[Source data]
————————

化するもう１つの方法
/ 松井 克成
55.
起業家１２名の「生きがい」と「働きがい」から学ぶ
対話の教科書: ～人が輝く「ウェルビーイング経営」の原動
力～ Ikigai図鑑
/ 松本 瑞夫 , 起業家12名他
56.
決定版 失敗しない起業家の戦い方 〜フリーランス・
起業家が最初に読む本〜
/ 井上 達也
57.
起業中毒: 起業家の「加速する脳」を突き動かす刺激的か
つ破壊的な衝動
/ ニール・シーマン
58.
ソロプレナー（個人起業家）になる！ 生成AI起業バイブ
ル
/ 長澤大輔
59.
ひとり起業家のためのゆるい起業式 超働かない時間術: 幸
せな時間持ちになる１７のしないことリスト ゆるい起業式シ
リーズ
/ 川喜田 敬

————————

● WHAT IS BEING ASKED
The entire set of entries, and nothing else, should be set down exactly.

● OUTPUT OF THE TASK
化するもう１つの方法
/ 松井 克成
55.
起業家１２名の「生きがい」と「働きがい」から学ぶ
対話の教科書: ～人が輝く「ウェルビーイング経営」の原動
力～ Ikigai図鑑
/ 松本 瑞夫 , 起業家12名他
56.
決定版 失敗しない起業家の戦い方 〜フリーランス・
起業家が最初に読む本〜
/ 井上 達也
57.
起業中毒: 起業家の「加速する脳」を突き動かす刺激的か
つ破壊的な衝動
/ ニール・シーマン
58.
ソロプレナー（個人起業家）になる！ 生成AI起業バイブ
ル
/ 長澤大輔
59.
ひとり起業家のためのゆるい起業式 超働かない時間術: 幸
せな時間持ちになる１７のしないことリスト ゆるい起業式シ
リーズ
/ 川喜田 敬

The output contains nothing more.